Entertainment
John Legend Talks ‘La La Land,’ Ryan Gosling, And His Relationship With Kanye West
The R&B crooner left his ego behind for a small but pivotal role in the musical sensation
The following feature appears in the December/January 2017 issue of NYLON, and has been updated since original publication.
There’s a scene midway through La La Land—Damien Chazelle’s joyous throwback musical starring Ryan Gosling and Emma Stone as a pair of Hollywood dreamers who fall in love—in which John Legend’s savvy bandleader Keith tries to sway Gosling’s principled pianist Sebastian into abandoning his nostalgia for the glory days of jazz and going mainstream. As Gosling tells it, Legend’s monologue was completely off the cuff—fitting since his career began as a classically trained pianist, and he now sits atop the pop world, counting Kanye, Jay, and Bey as close, personal friends. We sat down with Legend in Toronto—where he was on hand to celebrate the emerging filmmakers he mentored as part of The AXE Collective—to discuss his recent foray into film, and pulling triple duty as executive producer, composer, and actor in what is by far his most significant role yet.
How did you come on board La La Land?
Damien approached me with the script, but he wasn’t completely clear whether he wanted me to actually play Keith or just make music for his character. Eventually it all came together with me writing music, executive-producing, and acting. I’m not super into movie musicals because I’m a music snob, but I saw Whiplash and I had a feeling that he would pull it off.
Did you wrestle with self-doubt that first day on set?
It wasn’t that I had self-doubt, but I had humility, which to me doesn’t mean that you don’t think you can do it, but that you put in the work to do it because it’s something relatively new to you.
Did you already know Ryan Gosling? What kind of advice did he give you?
I don’t think I’d met him, but we shot all of my scenes together and he could’ve been like, “Who the fuck is this singer trying to act?” But he wasn’t. He was super supportive and he encouraged me a lot as we were going through the process.
Is there room for playful movies like La La Land, or does art have the responsibility to be politically charged?
I think art is supposed to be honest and reflect life, and life isn’t just falling in love and pursuing a career. The films that my [production] company is involved with are either political or historical, or have some kind of social relevance to them, because those are issues that are interesting to me. I read a lot about mass incarceration and criminal justice reform, so those subjects spark my interest.

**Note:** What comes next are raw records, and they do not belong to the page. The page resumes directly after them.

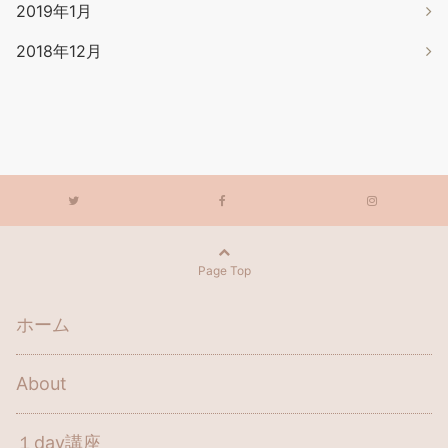
2019年1月
2018年12月
Page Top
ホーム
About
１day講座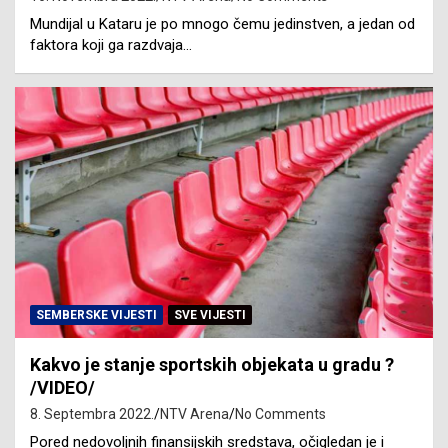
Mundijal u Kataru je po mnogo čemu jedinstven, a jedan od
faktora koji ga razdvaja…
SEMBERSKE VIJESTI
SVE VIJESTI
Kakvo je stanje sportskih objekata u gradu ?
/VIDEO/
8. Septembra 2022.
NTV Arena
No Comments
Pored nedovoljnih finansijskih sredstava, očigledan je i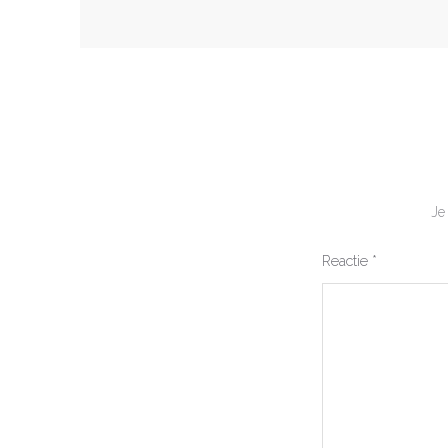
Je
Reactie
*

But I’m also an artist and I understand what it’s like to be someone like Sebastian or Mia in La La Land, moving to L.A. to pursue a dream, though in my case it was New York.
What do you remember most about those days?

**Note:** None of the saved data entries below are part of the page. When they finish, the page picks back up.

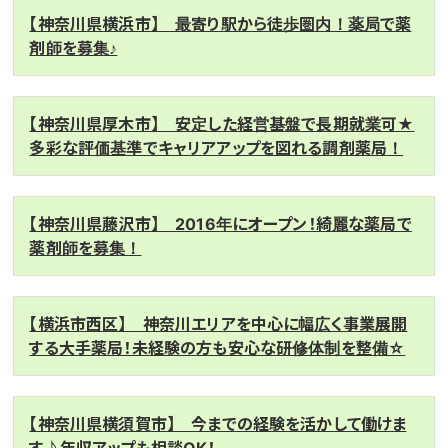
【神奈川県横浜市】 最寄り駅から徒歩圏内！薬局で薬
剤師を募集♪
【神奈川県厚木市】 安定した経営基盤で長期就業可★
多彩な評価基準でキャリアアップを図れる調剤薬局！
【神奈川県藤沢市】 2016年にオープン！綺麗な薬局で
薬剤師を募集！
【横浜市西区】 神奈川エリアを中心に幅広く事業展開
する大手薬局！未経験の方も安心な研修体制を整備☆
【神奈川県横須賀市】 今までの経験を活かして働けま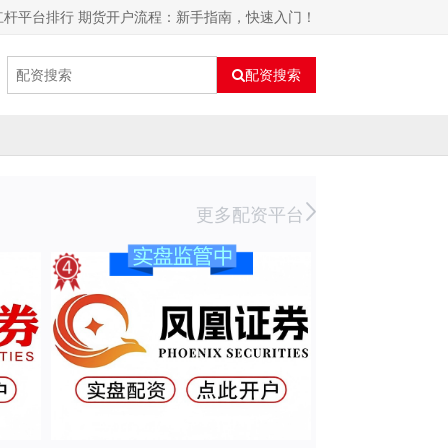
杠杆平台排行 期货开户流程：新手指南，快速入门！
配资搜索
更多配资平台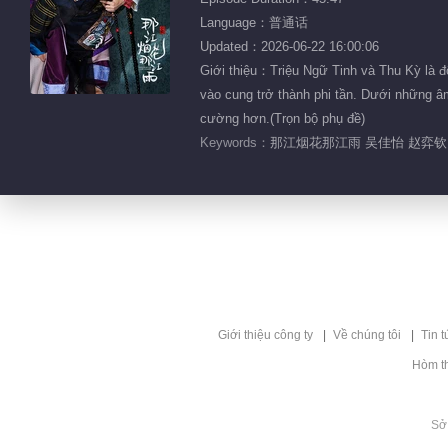
Language：普通话
Updated：2026-06-22 16:00:06
Giới thiệu：Triệu Ngữ Tinh và Thu Kỳ là đô
vào cung trở thành phi tần. Dưới những âm
cường hơn.(Trọn bộ phụ đề)
Keywords：
那江烟花那江雨 吴佳怡 赵弈钦 
Giới thiệu công ty
Về chúng tôi
Tin t
Hòm t
Sở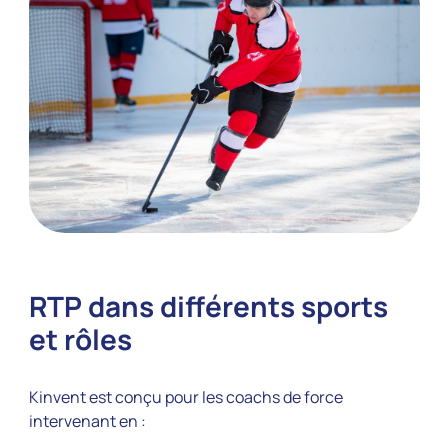
RTP dans différents sports
et rôles
Kinvent est conçu pour les coachs de force
intervenant en :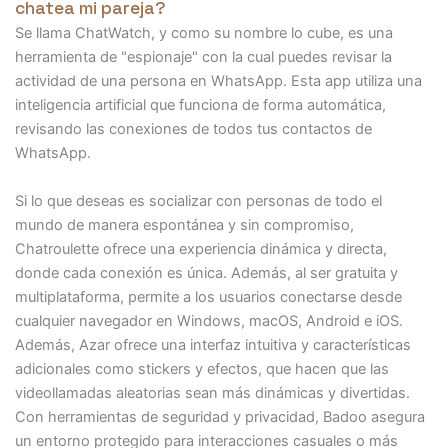
chatea mi pareja?
Se llama ChatWatch, y como su nombre lo cube, es una
herramienta de "espionaje" con la cual puedes revisar la
actividad de una persona en WhatsApp. Esta app utiliza una
inteligencia artificial que funciona de forma automática,
revisando las conexiones de todos tus contactos de
WhatsApp.
Si lo que deseas es socializar con personas de todo el
mundo de manera espontánea y sin compromiso,
Chatroulette ofrece una experiencia dinámica y directa,
donde cada conexión es única. Además, al ser gratuita y
multiplataforma, permite a los usuarios conectarse desde
cualquier navegador en Windows, macOS, Android e iOS.
Además, Azar ofrece una interfaz intuitiva y características
adicionales como stickers y efectos, que hacen que las
videollamadas aleatorias sean más dinámicas y divertidas.
Con herramientas de seguridad y privacidad, Badoo asegura
un entorno protegido para interacciones casuales o más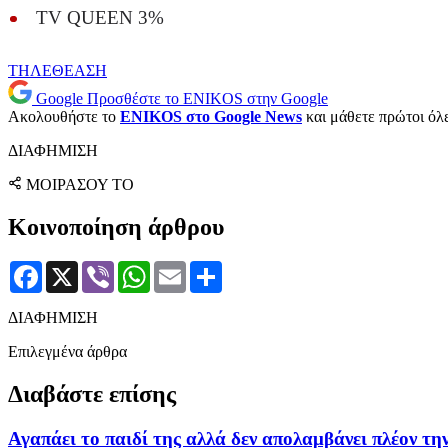
TV QUEEN 3%
ΤΗΛΕΘΕΑΣΗ
Google
Προσθέστε το ENIKOS στην Google
Ακολουθήστε το
ENIKOS στο Google News
και μάθετε πρώτοι όλες
ΔΙΑΦΗΜΙΣΗ
ΜΟΙΡΑΣΟΥ ΤΟ
Κοινοποίηση άρθρου
Facebook
X
Viber
WhatsApp
Email
Μοιραστείτε
ΔΙΑΦΗΜΙΣΗ
Επιλεγμένα άρθρα
Διαβάστε επίσης
Αγαπάει το παιδί της αλλά δεν απολαμβάνει πλέον τ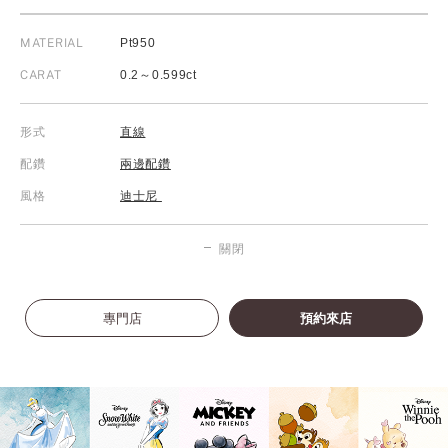
MATERIAL
Pt950
CARAT
0.2～0.599ct
形式
直線
配鑽
兩邊配鑽
風格
迪士尼
關閉
專門店
預約來店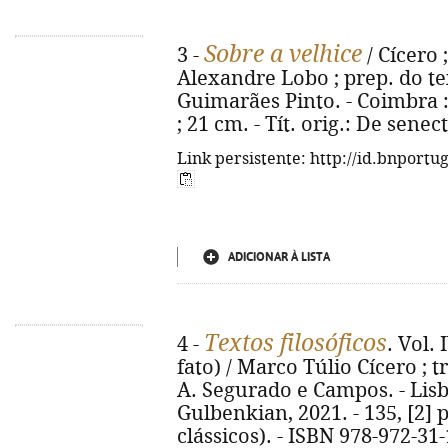
Sobre a velhice
3 -
/ Cícero 
Alexandre Lobo ; prep. do te
Guimarães Pinto. - Coimbra : 
; 21 cm. - Tít. orig.: De sene
Link persistente: http://id.bnportu
ADICIONAR À LISTA
Textos filosóficos
4 -
. Vol.
fato) / Marco Túlio Cícero ; tr
A. Segurado e Campos. - Lis
Gulbenkian, 2021. - 135, [2] p.
clássicos). - ISBN 978-972-31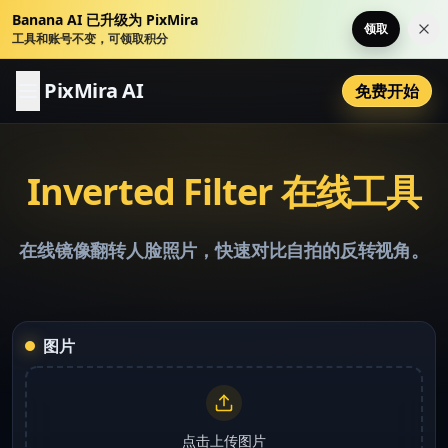
Banana AI 已升级为 PixMira
领取
关
工具和账号不变，可领取积分
PixMira AI
免费开始
Inverted Filter 在线工具
在线镜像翻转人脸照片，快速对比自拍的反转视角。
图片
点击上传图片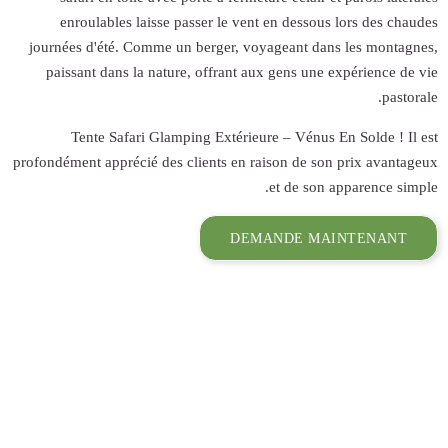
enroulables 
journées d'été. 
paissant dans 
Tente Safa
profondément appréc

I was 21 years old working a day job as a management consultant and found the time to work on my craft and grind it out, and got turned down and told no many times, but I never gave up. I knew that sooner or later these labels would figure out that I’m amazing.
What advice do you have for young creatives or artists who battle with self-doubt?

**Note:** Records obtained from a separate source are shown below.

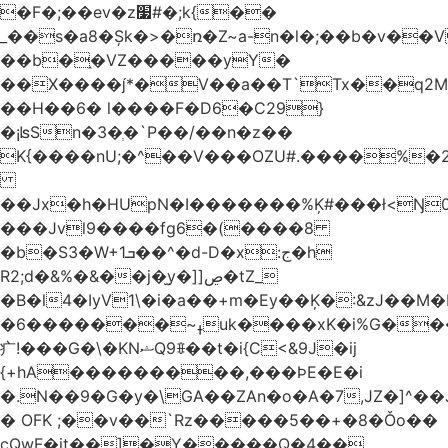
�F�;��ev�z׷#�;k{��
_��s�a8�Șk�>�ռ�Z~a-n�l�;��b�v�
��b�֑�VZ�����yΥ�
��X����*�V��a��T`Tx��q2M[
��H��6� l����F�D6�C29}
�¡ʪSn�3�ְ�`P��/��n�z��
K{����nU;�^��V���OZU#.����%�2
��Jx�h�HUpN�I�������%Ķ#���ł<Ŋ0
���Jvl9����fg
6�(����8
�b�S3�W+1ܒ��^�d-D�x:ج�h
R2;d�&%�&��j�̫y�]]ڝ�tZ_
�B�l4�IyV1\�i�a��+m�Ey��Ķ�:&zJ��M
�ߪ~�������6uk����xK�i%G����^��Ai�^rN���Ň�0���p���L>�
⽧!���G�\�KNޝQ9ꎖ��t�i{C<&9J�ij
{+hA���������,���ϷE�E�i
�.N��9�G�y�\GA��ZAn�o�A�7,JZ�]^�
� OFK ;��v��`Rz�����5��+�8�Ǒo��
cQwF�it��]�Y�����Q�4��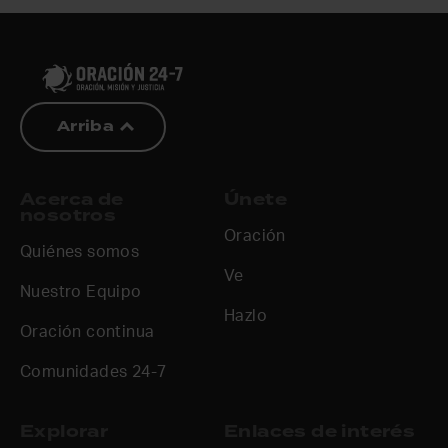
Arriba
Acerca de
Únete
nosotros
Oración
Quiénes somos
Ve
Nuestro Equipo
Hazlo
Oración continua
Comunidades 24-7
Explorar
Enlaces de interés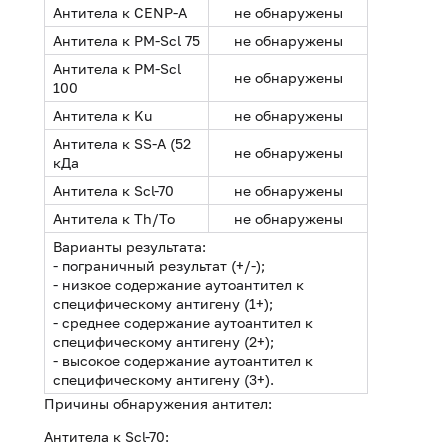
Антитела к CENP-A
не обнаружены
Антитела к PM-Scl 75
не обнаружены
Антитела к PM-Scl
не обнаружены
100
Антитела к Ku
не обнаружены
Антитела к SS-A (52
не обнаружены
кДа
Антитела к Scl-70
не обнаружены
Антитела к Th/To
не обнаружены
Варианты результата:
- пограничный результат (+/-);
- низкое содержание аутоантител к
специфическому антигену (1+);
- среднее содержание аутоантител к
специфическому антигену (2+);
- высокое содержание аутоантител к
специфическому антигену (3+).
Причины обнаружения антител:
Антитела к Scl-70:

I think it’s part of it, it’s part of the struggle, and it’s part of what helps you create art too, that kind of struggle and push and pull of one having the audacity to think you can do it but also having doubt when things go wrong and you get turned down.
It's kind of like fuel.
Yeah. You need both, but you can never not have the audacity. Kanye got a record deal a little bit before me, and he got his first album out a little bit before mine, and he was really fueled by getting turned down. I think it informed his art a lot and I think that’s useful, but it’s also important to have that confidence. So I think he’s a good example of having both the confidence and the audacity.
How big of a role do you think mentorship plays in nurturing young artists?
I think it’s crucial. It was important for me as a musician. Kanye and I are close to the same age, but he was also a little bit more advanced in the business than I was when we first met, and he was able to help me navigate the business, especially early on. I’ve had everyone from teachers to piano teachers to choir directors to high school counselors who all mentored me, in one way or another, throughout my life, and I think nobody succeeds on their own, and whether it’s your peers or your mentors, either way you learn from the interaction from other people, you learn from trying things and failing, you learn from collaboration.